STUDY MATERIAL →
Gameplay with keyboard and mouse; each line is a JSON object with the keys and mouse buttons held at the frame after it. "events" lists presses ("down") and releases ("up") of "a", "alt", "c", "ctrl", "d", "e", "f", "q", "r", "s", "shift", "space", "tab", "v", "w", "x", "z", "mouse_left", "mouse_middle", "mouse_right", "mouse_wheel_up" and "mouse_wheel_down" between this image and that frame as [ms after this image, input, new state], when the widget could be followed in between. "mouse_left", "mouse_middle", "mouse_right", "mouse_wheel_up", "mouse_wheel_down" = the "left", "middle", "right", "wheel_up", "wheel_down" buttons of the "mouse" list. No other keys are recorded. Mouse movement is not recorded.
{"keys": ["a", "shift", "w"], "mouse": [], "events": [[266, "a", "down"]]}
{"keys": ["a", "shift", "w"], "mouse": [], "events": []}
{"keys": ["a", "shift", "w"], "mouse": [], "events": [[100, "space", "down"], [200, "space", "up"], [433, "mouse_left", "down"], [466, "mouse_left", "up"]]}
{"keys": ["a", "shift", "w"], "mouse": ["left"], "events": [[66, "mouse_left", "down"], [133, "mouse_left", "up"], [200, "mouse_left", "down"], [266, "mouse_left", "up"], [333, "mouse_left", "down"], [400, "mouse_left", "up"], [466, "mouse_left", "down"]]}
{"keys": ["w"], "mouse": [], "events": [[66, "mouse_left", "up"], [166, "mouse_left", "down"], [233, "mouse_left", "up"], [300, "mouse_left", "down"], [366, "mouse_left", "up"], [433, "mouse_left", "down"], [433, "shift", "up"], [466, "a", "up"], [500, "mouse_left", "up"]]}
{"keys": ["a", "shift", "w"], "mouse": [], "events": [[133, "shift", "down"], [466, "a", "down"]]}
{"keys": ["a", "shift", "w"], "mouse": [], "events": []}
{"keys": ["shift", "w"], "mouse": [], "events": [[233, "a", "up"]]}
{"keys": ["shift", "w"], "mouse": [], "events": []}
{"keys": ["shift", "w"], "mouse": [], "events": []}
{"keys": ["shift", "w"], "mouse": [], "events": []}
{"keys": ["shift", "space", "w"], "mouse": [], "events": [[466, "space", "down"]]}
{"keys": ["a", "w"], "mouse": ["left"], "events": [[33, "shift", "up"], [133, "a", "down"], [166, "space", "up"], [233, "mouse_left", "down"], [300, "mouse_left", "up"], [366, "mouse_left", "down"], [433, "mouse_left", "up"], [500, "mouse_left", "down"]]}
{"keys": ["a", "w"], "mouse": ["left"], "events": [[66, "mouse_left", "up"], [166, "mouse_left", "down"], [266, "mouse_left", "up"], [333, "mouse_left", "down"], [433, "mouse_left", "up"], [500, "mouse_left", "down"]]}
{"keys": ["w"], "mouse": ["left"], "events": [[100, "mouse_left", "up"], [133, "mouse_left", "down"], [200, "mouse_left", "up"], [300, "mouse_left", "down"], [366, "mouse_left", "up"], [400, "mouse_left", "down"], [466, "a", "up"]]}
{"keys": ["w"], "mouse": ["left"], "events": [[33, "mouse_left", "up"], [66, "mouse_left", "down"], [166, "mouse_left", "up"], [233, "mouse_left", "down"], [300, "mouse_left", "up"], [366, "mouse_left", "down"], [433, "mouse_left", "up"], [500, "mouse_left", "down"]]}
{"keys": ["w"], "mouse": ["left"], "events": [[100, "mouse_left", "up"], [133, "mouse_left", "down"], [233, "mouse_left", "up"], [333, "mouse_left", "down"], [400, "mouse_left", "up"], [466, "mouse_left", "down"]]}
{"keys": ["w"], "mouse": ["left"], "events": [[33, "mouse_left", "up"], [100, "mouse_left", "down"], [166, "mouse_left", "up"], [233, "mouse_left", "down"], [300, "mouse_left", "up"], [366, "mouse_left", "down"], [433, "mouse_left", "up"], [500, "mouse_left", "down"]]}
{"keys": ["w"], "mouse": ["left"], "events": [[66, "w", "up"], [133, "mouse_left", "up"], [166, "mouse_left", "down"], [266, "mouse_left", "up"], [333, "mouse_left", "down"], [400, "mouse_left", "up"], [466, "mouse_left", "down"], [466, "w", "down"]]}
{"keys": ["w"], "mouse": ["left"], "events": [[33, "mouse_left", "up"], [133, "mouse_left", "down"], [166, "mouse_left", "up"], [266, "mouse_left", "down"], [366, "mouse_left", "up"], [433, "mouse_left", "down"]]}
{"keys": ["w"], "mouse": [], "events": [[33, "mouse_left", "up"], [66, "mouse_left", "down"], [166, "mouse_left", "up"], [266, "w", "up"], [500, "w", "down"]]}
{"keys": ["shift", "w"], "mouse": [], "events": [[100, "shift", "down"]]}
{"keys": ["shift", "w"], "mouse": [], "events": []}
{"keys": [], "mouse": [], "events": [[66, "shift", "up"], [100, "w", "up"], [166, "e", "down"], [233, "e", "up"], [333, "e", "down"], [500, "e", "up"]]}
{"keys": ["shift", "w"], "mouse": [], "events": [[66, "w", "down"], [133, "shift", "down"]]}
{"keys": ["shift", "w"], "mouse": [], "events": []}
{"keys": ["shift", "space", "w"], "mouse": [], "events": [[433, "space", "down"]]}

ASSIGNED TASK →
The entire listing needs to be output again, exactly, please.

RESULT OF THE EXERCISE →
Gameplay with keyboard and mouse; each line is a JSON object with the keys and mouse buttons held at the frame after it. "events" lists presses ("down") and releases ("up") of "a", "alt", "c", "ctrl", "d", "e", "f", "q", "r", "s", "shift", "space", "tab", "v", "w", "x", "z", "mouse_left", "mouse_middle", "mouse_right", "mouse_wheel_up" and "mouse_wheel_down" between this image and that frame as [ms after this image, input, new state], when the widget could be followed in between. "mouse_left", "mouse_middle", "mouse_right", "mouse_wheel_up", "mouse_wheel_down" = the "left", "middle", "right", "wheel_up", "wheel_down" buttons of the "mouse" list. No other keys are recorded. Mouse movement is not recorded.
{"keys": ["a", "shift", "w"], "mouse": [], "events": [[266, "a", "down"]]}
{"keys": ["a", "shift", "w"], "mouse": [], "events": []}
{"keys": ["a", "shift", "w"], "mouse": [], "events": [[100, "space", "down"], [200, "space", "up"], [433, "mouse_left", "down"], [466, "mouse_left", "up"]]}
{"keys": ["a", "shift", "w"], "mouse": ["left"], "events": [[66, "mouse_left", "down"], [133, "mouse_left", "up"], [200, "mouse_left", "down"], [266, "mouse_left", "up"], [333, "mouse_left", "down"], [400, "mouse_left", "up"], [466, "mouse_left", "down"]]}
{"keys": ["w"], "mouse": [], "events": [[66, "mouse_left", "up"], [166, "mouse_left", "down"], [233, "mouse_left", "up"], [300, "mouse_left", "down"], [366, "mouse_left", "up"], [433, "mouse_left", "down"], [433, "shift", "up"], [466, "a", "up"], [500, "mouse_left", "up"]]}
{"keys": ["a", "shift", "w"], "mouse": [], "events": [[133, "shift", "down"], [466, "a", "down"]]}
{"keys": ["a", "shift", "w"], "mouse": [], "events": []}
{"keys": ["shift", "w"], "mouse": [], "events": [[233, "a", "up"]]}
{"keys": ["shift", "w"], "mouse": [], "events": []}
{"keys": ["shift", "w"], "mouse": [], "events": []}
{"keys": ["shift", "w"], "mouse": [], "events": []}
{"keys": ["shift", "space", "w"], "mouse": [], "events": [[466, "space", "down"]]}
{"keys": ["a", "w"], "mouse": ["left"], "events": [[33, "shift", "up"], [133, "a", "down"], [166, "space", "up"], [233, "mouse_left", "down"], [300, "mouse_left", "up"], [366, "mouse_left", "down"], [433, "mouse_left", "up"], [500, "mouse_left", "down"]]}
{"keys": ["a", "w"], "mouse": ["left"], "events": [[66, "mouse_left", "up"], [166, "mouse_left", "down"], [266, "mouse_left", "up"], [333, "mouse_left", "down"], [433, "mouse_left", "up"], [500, "mouse_left", "down"]]}
{"keys": ["w"], "mouse": ["left"], "events": [[100, "mouse_left", "up"], [133, "mouse_left", "down"], [200, "mouse_left", "up"], [300, "mouse_left", "down"], [366, "mouse_left", "up"], [400, "mouse_left", "down"], [466, "a", "up"]]}
{"keys": ["w"], "mouse": ["left"], "events": [[33, "mouse_left", "up"], [66, "mouse_left", "down"], [166, "mouse_left", "up"], [233, "mouse_left", "down"], [300, "mouse_left", "up"], [366, "mouse_left", "down"], [433, "mouse_left", "up"], [500, "mouse_left", "down"]]}
{"keys": ["w"], "mouse": ["left"], "events": [[100, "mouse_left", "up"], [133, "mouse_left", "down"], [233, "mouse_left", "up"], [333, "mouse_left", "down"], [400, "mouse_left", "up"], [466, "mouse_left", "down"]]}
{"keys": ["w"], "mouse": ["left"], "events": [[33, "mouse_left", "up"], [100, "mouse_left", "down"], [166, "mouse_left", "up"], [233, "mouse_left", "down"], [300, "mouse_left", "up"], [366, "mouse_left", "down"], [433, "mouse_left", "up"], [500, "mouse_left", "down"]]}
{"keys": ["w"], "mouse": ["left"], "events": [[66, "w", "up"], [133, "mouse_left", "up"], [166, "mouse_left", "down"], [266, "mouse_left", "up"], [333, "mouse_left", "down"], [400, "mouse_left", "up"], [466, "mouse_left", "down"], [466, "w", "down"]]}
{"keys": ["w"], "mouse": ["left"], "events": [[33, "mouse_left", "up"], [133, "mouse_left", "down"], [166, "mouse_left", "up"], [266, "mouse_left", "down"], [366, "mouse_left", "up"], [433, "mouse_left", "down"]]}
{"keys": ["w"], "mouse": [], "events": [[33, "mouse_left", "up"], [66, "mouse_left", "down"], [166, "mouse_left", "up"], [266, "w", "up"], [500, "w", "down"]]}
{"keys": ["shift", "w"], "mouse": [], "events": [[100, "shift", "down"]]}
{"keys": ["shift", "w"], "mouse": [], "events": []}
{"keys": [], "mouse": [], "events": [[66, "shift", "up"], [100, "w", "up"], [166, "e", "down"], [233, "e", "up"], [333, "e", "down"], [500, "e", "up"]]}
{"keys": ["shift", "w"], "mouse": [], "events": [[66, "w", "down"], [133, "shift", "down"]]}
{"keys": ["shift", "w"], "mouse": [], "events": []}
{"keys": ["shift", "space", "w"], "mouse": [], "events": [[433, "space", "down"]]}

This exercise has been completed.